# [Action item]
Transcribe the records word for word, beginning with the first line and ending with the line that contains "histopathology image of"; include nothing else.

# [Available data]
········
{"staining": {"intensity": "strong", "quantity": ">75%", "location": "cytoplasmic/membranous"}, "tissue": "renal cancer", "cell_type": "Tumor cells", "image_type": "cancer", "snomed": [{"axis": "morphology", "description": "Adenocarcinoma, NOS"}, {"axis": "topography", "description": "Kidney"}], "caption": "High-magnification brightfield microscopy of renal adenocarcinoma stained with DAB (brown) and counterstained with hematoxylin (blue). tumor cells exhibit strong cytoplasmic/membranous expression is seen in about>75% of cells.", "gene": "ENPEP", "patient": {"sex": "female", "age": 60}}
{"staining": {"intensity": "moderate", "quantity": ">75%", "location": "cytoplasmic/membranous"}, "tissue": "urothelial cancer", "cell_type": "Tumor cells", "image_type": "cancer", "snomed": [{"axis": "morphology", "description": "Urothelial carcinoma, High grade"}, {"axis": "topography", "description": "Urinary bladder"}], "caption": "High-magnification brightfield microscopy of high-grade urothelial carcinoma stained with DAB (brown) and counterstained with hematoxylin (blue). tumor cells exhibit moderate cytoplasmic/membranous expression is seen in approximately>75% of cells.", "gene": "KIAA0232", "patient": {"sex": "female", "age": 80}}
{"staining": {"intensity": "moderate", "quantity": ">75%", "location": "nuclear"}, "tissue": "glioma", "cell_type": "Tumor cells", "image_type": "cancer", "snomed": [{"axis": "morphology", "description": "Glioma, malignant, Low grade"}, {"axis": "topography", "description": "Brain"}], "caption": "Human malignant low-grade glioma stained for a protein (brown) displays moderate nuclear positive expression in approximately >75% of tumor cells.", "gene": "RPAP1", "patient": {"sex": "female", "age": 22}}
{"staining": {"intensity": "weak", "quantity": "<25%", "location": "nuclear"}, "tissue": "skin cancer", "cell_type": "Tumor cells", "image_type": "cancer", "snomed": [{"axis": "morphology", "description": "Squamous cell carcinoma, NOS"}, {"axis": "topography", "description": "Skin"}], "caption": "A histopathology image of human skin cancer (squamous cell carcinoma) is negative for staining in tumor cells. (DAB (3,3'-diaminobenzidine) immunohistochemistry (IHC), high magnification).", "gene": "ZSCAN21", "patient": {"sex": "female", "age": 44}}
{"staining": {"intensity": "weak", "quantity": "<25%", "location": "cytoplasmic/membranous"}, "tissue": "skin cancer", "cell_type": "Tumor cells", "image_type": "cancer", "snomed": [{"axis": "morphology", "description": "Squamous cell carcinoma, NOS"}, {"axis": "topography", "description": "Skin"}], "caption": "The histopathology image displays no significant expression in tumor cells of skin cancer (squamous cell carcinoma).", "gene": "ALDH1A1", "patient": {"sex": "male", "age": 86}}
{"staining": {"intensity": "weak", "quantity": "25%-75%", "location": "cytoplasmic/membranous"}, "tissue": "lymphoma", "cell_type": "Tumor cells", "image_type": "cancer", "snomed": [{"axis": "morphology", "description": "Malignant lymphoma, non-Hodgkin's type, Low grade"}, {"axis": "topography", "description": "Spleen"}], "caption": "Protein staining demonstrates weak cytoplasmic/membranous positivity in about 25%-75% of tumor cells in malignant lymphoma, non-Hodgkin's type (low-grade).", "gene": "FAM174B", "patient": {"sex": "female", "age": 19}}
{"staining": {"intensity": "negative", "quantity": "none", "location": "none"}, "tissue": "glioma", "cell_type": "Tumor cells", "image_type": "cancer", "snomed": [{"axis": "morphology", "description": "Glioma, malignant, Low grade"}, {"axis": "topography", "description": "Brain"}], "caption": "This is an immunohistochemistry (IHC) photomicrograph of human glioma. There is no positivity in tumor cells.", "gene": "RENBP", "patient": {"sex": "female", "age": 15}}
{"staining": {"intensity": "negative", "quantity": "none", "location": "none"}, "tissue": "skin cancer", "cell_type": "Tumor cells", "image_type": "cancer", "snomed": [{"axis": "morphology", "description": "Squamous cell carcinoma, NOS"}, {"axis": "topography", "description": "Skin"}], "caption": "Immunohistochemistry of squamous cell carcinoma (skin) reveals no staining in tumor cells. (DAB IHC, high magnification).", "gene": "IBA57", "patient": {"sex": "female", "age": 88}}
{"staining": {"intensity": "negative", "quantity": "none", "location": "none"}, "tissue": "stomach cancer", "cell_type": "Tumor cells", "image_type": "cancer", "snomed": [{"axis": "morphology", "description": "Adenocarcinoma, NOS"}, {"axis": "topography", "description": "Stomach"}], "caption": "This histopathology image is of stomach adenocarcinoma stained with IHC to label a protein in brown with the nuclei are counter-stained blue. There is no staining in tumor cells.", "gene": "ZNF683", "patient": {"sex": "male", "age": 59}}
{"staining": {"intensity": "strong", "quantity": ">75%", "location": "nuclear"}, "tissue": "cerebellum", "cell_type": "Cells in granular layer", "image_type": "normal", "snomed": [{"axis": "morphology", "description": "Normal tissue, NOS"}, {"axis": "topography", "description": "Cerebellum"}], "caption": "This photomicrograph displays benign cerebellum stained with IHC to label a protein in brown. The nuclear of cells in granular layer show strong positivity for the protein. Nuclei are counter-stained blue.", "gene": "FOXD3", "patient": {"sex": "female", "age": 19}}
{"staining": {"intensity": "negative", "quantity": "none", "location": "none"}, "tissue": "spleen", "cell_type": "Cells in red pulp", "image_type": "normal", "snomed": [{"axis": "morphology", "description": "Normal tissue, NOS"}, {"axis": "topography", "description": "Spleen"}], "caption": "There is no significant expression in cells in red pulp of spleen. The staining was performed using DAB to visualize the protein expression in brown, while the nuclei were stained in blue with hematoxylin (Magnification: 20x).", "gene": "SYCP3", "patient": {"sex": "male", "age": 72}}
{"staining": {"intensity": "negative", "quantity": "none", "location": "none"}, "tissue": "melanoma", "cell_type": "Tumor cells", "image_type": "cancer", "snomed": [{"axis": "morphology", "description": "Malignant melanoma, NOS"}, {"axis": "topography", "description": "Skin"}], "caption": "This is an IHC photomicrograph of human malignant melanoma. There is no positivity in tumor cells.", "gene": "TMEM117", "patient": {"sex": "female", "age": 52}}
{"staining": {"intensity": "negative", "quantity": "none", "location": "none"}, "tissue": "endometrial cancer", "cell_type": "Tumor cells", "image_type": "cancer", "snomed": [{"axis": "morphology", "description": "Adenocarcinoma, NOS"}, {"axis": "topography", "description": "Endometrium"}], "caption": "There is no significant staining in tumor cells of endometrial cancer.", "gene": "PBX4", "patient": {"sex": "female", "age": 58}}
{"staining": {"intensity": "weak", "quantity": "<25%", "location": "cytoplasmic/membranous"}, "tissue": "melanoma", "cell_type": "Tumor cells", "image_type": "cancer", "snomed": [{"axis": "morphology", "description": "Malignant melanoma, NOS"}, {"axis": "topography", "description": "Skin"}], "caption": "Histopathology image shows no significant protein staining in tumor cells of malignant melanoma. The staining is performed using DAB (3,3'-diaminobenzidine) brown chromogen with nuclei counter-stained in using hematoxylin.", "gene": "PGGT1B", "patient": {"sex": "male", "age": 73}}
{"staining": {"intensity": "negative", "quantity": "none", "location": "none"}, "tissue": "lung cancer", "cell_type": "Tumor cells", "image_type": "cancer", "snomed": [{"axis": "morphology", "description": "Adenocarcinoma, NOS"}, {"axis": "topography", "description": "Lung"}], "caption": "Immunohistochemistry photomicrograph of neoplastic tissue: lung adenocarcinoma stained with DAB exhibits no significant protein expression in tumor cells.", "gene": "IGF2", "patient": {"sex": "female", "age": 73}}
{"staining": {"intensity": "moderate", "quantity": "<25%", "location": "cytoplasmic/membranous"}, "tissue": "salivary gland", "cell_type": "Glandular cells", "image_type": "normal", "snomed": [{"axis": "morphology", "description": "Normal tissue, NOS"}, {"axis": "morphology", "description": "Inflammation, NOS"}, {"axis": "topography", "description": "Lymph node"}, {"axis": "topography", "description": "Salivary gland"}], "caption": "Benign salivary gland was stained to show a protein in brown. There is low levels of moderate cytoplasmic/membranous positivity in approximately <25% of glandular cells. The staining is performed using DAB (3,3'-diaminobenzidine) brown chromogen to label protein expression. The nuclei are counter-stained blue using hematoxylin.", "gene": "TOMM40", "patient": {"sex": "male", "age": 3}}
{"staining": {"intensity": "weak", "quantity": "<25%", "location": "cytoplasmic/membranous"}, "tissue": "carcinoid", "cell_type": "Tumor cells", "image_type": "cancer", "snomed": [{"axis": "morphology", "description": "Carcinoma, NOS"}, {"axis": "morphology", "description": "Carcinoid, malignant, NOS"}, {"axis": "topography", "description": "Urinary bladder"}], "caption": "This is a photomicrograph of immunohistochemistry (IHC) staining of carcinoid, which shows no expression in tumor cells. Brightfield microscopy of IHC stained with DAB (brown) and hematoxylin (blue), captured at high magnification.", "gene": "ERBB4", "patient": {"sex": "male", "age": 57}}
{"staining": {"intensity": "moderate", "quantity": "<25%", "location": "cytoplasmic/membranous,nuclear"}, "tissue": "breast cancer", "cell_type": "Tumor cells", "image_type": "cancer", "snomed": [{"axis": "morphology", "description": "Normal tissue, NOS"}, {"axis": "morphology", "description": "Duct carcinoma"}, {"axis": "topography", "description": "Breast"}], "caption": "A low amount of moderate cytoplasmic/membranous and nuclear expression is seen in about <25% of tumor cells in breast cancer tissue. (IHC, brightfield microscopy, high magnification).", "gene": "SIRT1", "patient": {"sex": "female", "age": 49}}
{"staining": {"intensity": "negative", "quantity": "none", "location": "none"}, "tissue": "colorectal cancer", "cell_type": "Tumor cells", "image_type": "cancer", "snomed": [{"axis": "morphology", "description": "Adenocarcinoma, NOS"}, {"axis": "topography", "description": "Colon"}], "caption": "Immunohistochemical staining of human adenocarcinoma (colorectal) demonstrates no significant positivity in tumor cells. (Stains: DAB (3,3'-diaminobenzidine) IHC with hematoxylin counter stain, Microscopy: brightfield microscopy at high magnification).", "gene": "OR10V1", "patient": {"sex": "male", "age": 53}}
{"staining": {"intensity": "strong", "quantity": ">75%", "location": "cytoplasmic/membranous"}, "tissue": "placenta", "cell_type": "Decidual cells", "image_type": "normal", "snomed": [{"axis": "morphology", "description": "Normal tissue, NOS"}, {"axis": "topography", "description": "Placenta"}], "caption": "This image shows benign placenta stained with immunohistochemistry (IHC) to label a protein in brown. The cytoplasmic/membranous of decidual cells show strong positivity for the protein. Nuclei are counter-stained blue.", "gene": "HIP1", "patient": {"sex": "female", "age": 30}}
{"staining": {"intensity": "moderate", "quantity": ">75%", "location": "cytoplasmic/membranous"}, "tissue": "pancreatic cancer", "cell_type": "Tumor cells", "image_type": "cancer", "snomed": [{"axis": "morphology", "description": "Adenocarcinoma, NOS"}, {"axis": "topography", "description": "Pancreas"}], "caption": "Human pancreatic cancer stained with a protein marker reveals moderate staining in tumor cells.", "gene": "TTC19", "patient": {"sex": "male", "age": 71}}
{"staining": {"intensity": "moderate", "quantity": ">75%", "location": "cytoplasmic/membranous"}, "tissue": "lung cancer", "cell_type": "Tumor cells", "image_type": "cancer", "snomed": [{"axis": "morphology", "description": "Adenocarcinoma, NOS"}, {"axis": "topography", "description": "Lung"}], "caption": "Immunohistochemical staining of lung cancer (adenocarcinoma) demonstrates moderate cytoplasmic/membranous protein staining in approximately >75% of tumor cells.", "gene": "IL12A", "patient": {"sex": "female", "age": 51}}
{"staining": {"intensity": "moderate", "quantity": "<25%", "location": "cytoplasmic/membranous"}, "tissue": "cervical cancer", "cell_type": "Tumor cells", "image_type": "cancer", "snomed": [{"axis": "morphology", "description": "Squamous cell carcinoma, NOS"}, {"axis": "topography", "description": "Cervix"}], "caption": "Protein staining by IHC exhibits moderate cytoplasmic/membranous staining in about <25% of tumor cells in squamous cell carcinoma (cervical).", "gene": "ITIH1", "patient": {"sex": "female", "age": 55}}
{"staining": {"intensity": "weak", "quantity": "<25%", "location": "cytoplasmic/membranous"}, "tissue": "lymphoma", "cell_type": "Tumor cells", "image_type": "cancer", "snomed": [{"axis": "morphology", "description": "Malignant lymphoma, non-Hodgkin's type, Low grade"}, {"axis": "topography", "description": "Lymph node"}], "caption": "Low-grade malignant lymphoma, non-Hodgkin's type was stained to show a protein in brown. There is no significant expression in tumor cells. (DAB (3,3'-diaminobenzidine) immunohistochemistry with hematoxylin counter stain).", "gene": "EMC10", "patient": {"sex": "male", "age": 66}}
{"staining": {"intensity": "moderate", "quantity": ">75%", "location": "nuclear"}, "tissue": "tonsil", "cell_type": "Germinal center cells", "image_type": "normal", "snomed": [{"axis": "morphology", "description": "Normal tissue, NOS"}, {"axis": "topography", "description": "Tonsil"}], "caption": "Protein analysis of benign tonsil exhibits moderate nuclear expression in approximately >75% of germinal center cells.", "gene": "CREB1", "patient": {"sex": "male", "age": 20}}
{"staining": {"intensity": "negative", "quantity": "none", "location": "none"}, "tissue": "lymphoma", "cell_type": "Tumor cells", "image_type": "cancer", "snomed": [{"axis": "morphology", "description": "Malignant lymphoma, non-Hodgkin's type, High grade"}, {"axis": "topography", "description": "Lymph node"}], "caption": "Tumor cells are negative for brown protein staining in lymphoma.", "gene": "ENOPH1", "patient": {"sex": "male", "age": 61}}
········
# [Your response]
{"staining": {"intensity": "strong", "quantity": ">75%", "location": "cytoplasmic/membranous"}, "tissue": "renal cancer", "cell_type": "Tumor cells", "image_type": "cancer", "snomed": [{"axis": "morphology", "description": "Adenocarcinoma, NOS"}, {"axis": "topography", "description": "Kidney"}], "caption": "High-magnification brightfield microscopy of renal adenocarcinoma stained with DAB (brown) and counterstained with hematoxylin (blue). tumor cells exhibit strong cytoplasmic/membranous expression is seen in about>75% of cells.", "gene": "ENPEP", "patient": {"sex": "female", "age": 60}}
{"staining": {"intensity": "moderate", "quantity": ">75%", "location": "cytoplasmic/membranous"}, "tissue": "urothelial cancer", "cell_type": "Tumor cells", "image_type": "cancer", "snomed": [{"axis": "morphology", "description": "Urothelial carcinoma, High grade"}, {"axis": "topography", "description": "Urinary bladder"}], "caption": "High-magnification brightfield microscopy of high-grade urothelial carcinoma stained with DAB (brown) and counterstained with hematoxylin (blue). tumor cells exhibit moderate cytoplasmic/membranous expression is seen in approximately>75% of cells.", "gene": "KIAA0232", "patient": {"sex": "female", "age": 80}}
{"staining": {"intensity": "moderate", "quantity": ">75%", "location": "nuclear"}, "tissue": "glioma", "cell_type": "Tumor cells", "image_type": "cancer", "snomed": [{"axis": "morphology", "description": "Glioma, malignant, Low grade"}, {"axis": "topography", "description": "Brain"}], "caption": "Human malignant low-grade glioma stained for a protein (brown) displays moderate nuclear positive expression in approximately >75% of tumor cells.", "gene": "RPAP1", "patient": {"sex": "female", "age": 22}}
{"staining": {"intensity": "weak", "quantity": "<25%", "location": "nuclear"}, "tissue": "skin cancer", "cell_type": "Tumor cells", "image_type": "cancer", "snomed": [{"axis": "morphology", "description": "Squamous cell carcinoma, NOS"}, {"axis": "topography", "description": "Skin"}], "caption": "A histopathology image of human skin cancer (squamous cell carcinoma) is negative for staining in tumor cells. (DAB (3,3'-diaminobenzidine) immunohistochemistry (IHC), high magnification).", "gene": "ZSCAN21", "patient": {"sex": "female", "age": 44}}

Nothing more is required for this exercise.